Activity —
Write out the listing below in full and exactly, leaving out every picture.
*** Opening of Information provided ***
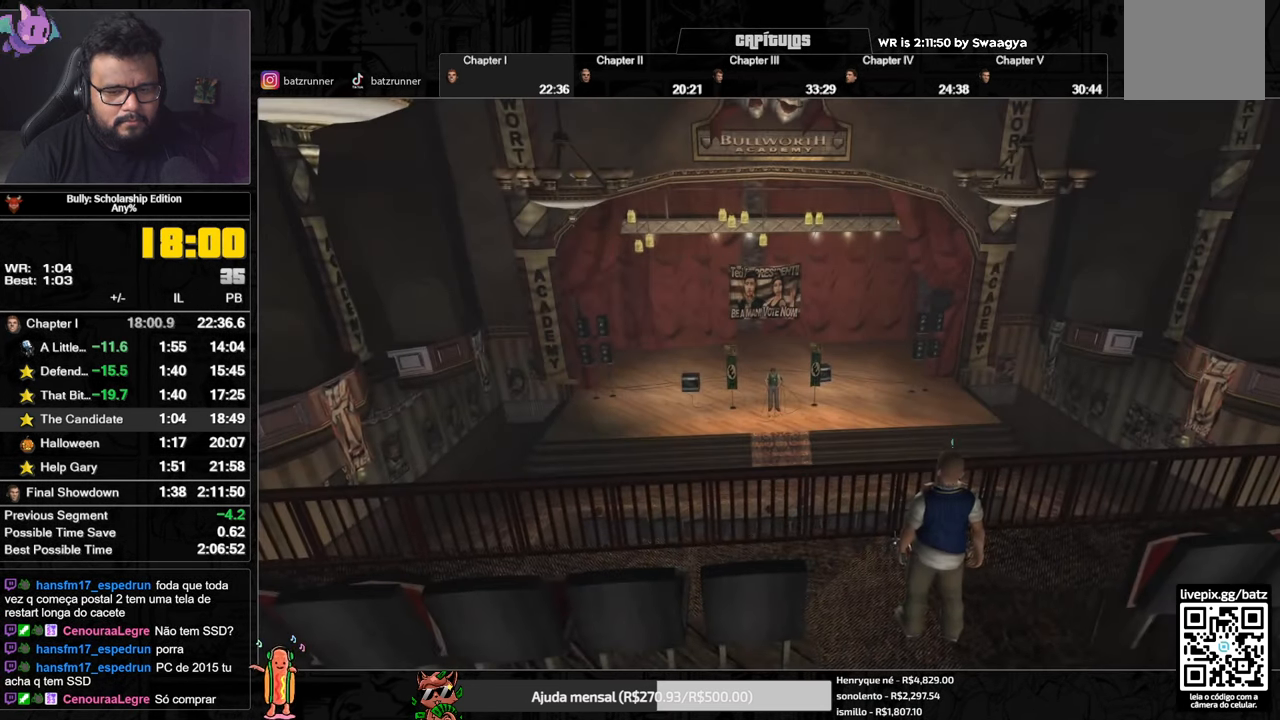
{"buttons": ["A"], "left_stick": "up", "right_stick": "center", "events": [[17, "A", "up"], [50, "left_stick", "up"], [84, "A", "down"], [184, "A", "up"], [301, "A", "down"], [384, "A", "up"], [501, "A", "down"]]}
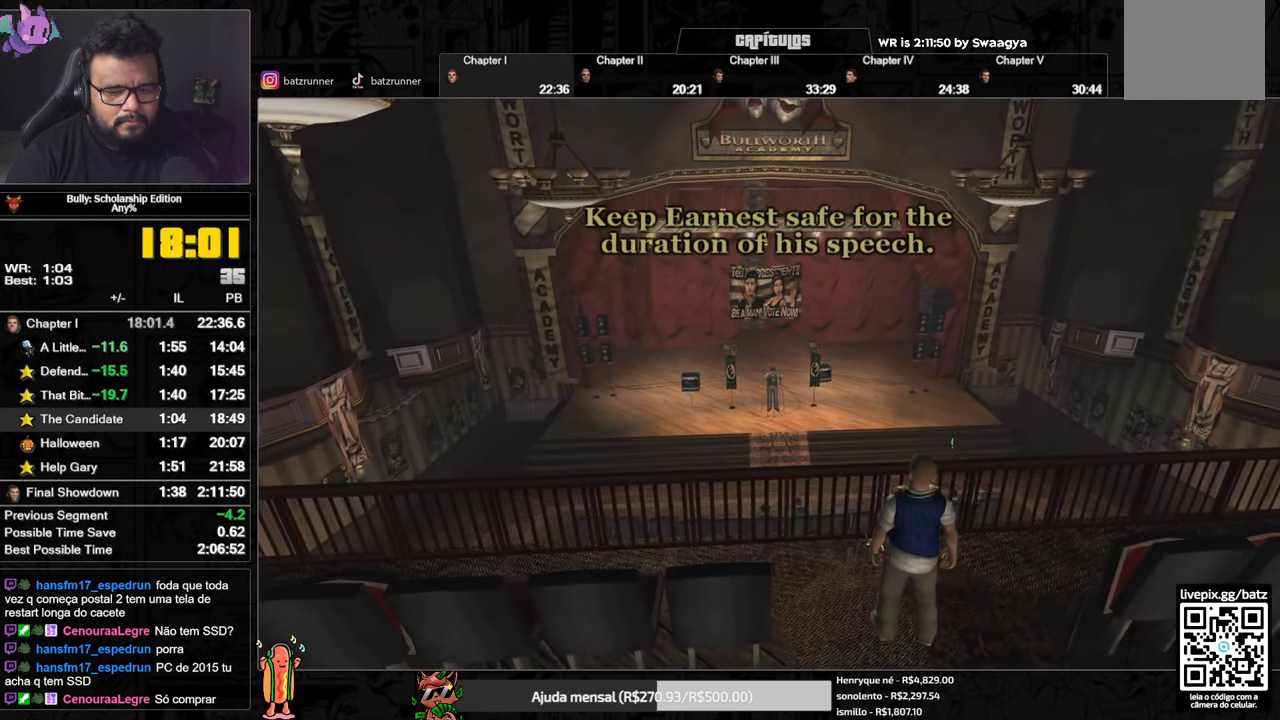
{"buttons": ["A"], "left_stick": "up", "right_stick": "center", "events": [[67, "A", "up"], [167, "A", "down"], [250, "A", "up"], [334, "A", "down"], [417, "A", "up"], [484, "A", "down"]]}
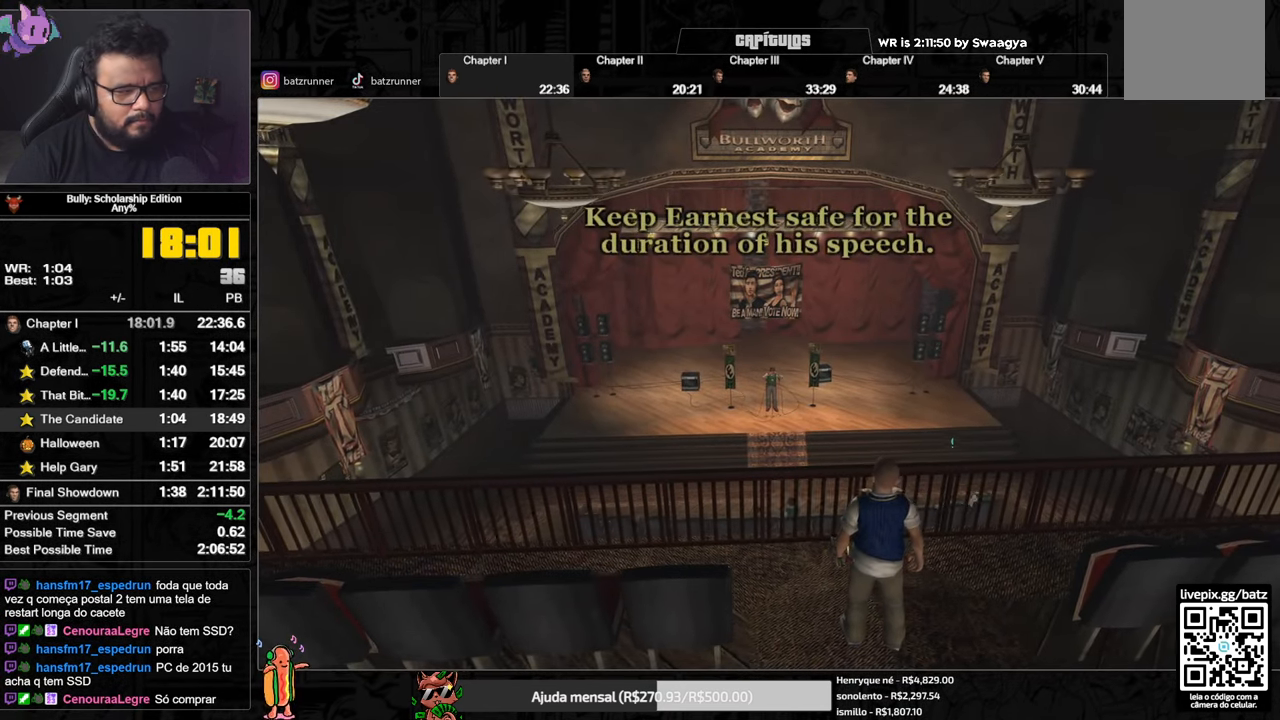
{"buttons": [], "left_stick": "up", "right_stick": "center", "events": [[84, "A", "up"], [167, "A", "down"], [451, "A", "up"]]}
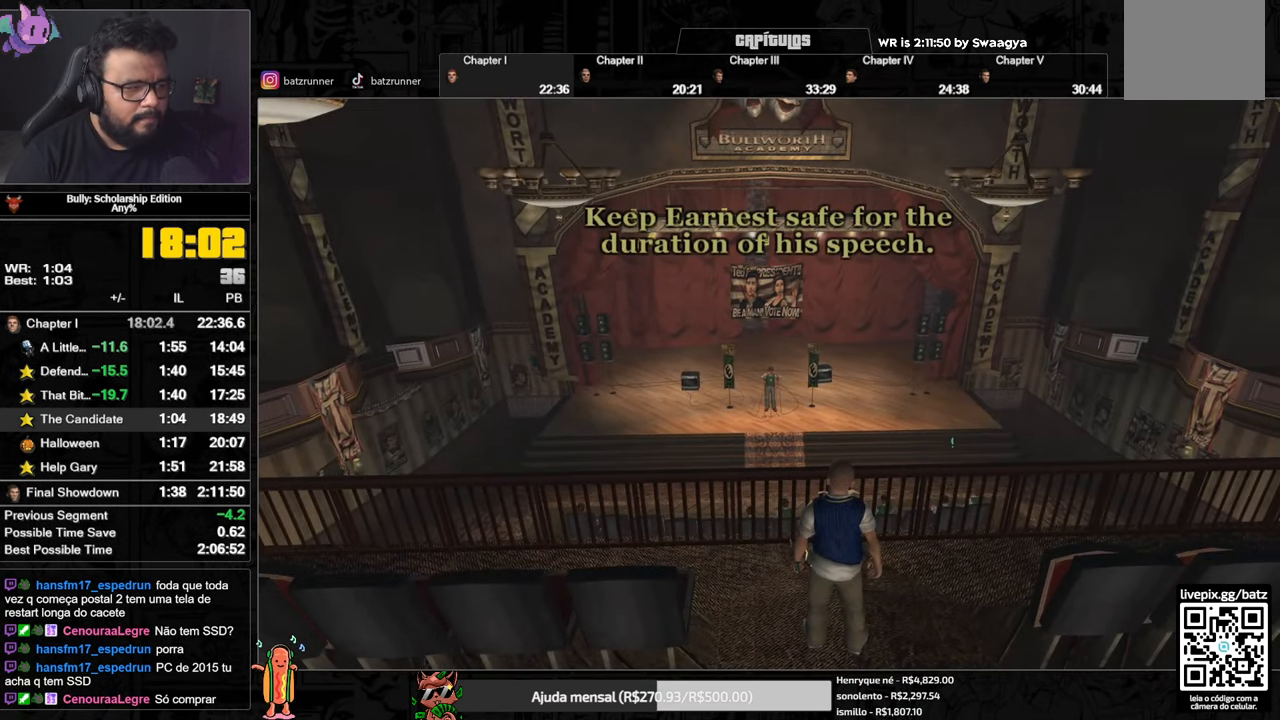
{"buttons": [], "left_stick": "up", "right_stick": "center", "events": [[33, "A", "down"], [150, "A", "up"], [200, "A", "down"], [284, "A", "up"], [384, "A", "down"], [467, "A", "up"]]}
*** Close of Information provided ***
Result of this task —
{"buttons": ["A"], "left_stick": "up", "right_stick": "center", "events": [[17, "A", "up"], [50, "left_stick", "up"], [84, "A", "down"], [184, "A", "up"], [301, "A", "down"], [384, "A", "up"], [501, "A", "down"]]}
{"buttons": ["A"], "left_stick": "up", "right_stick": "center", "events": [[67, "A", "up"], [167, "A", "down"], [250, "A", "up"], [334, "A", "down"], [417, "A", "up"], [484, "A", "down"]]}
{"buttons": [], "left_stick": "up", "right_stick": "center", "events": [[84, "A", "up"], [167, "A", "down"], [451, "A", "up"]]}
{"buttons": [], "left_stick": "up", "right_stick": "center", "events": [[33, "A", "down"], [150, "A", "up"], [200, "A", "down"], [284, "A", "up"], [384, "A", "down"], [467, "A", "up"]]}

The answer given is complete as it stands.